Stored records
<<<<

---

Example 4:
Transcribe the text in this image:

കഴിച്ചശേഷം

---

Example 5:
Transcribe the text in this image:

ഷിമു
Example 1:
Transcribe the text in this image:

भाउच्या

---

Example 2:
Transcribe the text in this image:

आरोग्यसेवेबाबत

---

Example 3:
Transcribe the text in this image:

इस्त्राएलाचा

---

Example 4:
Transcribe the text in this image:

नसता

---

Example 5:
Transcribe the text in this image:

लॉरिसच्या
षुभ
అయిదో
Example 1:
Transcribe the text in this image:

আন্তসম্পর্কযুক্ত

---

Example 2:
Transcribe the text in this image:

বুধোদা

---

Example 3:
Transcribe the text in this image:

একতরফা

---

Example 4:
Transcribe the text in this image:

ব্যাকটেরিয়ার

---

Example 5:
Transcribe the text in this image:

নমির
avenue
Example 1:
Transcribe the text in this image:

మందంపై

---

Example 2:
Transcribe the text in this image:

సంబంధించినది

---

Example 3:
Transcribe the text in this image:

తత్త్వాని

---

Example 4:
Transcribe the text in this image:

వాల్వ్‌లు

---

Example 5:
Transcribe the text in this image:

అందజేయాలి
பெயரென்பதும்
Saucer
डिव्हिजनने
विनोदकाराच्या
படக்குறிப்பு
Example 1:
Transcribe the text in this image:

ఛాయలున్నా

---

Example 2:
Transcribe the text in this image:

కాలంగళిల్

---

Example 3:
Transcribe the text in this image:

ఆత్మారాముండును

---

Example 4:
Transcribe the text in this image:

>>>>

## EXERCISE INSTRUCTIONS
Give back each line above exactly as written.

## FINAL ANSWER
---

Example 4:
Transcribe the text in this image:

കഴിച്ചശേഷം

---

Example 5:
Transcribe the text in this image:

ഷിമു
Example 1:
Transcribe the text in this image:

भाउच्या

---

Example 2:
Transcribe the text in this image:

आरोग्यसेवेबाबत

---

Example 3:
Transcribe the text in this image:

इस्त्राएलाचा

---

Example 4:
Transcribe the text in this image:

नसता

---

Example 5:
Transcribe the text in this image:

लॉरिसच्या
षुभ
అయిదో
Example 1:
Transcribe the text in this image:

আন্তসম্পর্কযুক্ত

---

Example 2:
Transcribe the text in this image:

বুধোদা

---

Example 3:
Transcribe the text in this image:

একতরফা

---

Example 4:
Transcribe the text in this image:

ব্যাকটেরিয়ার

---

Example 5:
Transcribe the text in this image:

নমির
avenue
Example 1:
Transcribe the text in this image:

మందంపై

---

Example 2:
Transcribe the text in this image:

సంబంధించినది

---

Example 3:
Transcribe the text in this image:

తత్త్వాని

---

Example 4:
Transcribe the text in this image:

వాల్వ్‌లు

---

Example 5:
Transcribe the text in this image:

అందజేయాలి
பெயரென்பதும்
Saucer
डिव्हिजनने
विनोदकाराच्या
படக்குறிப்பு
Example 1:
Transcribe the text in this image:

ఛాయలున్నా

---

Example 2:
Transcribe the text in this image:

కాలంగళిల్

---

Example 3:
Transcribe the text in this image:

ఆత్మారాముండును

---

Example 4:
Transcribe the text in this image:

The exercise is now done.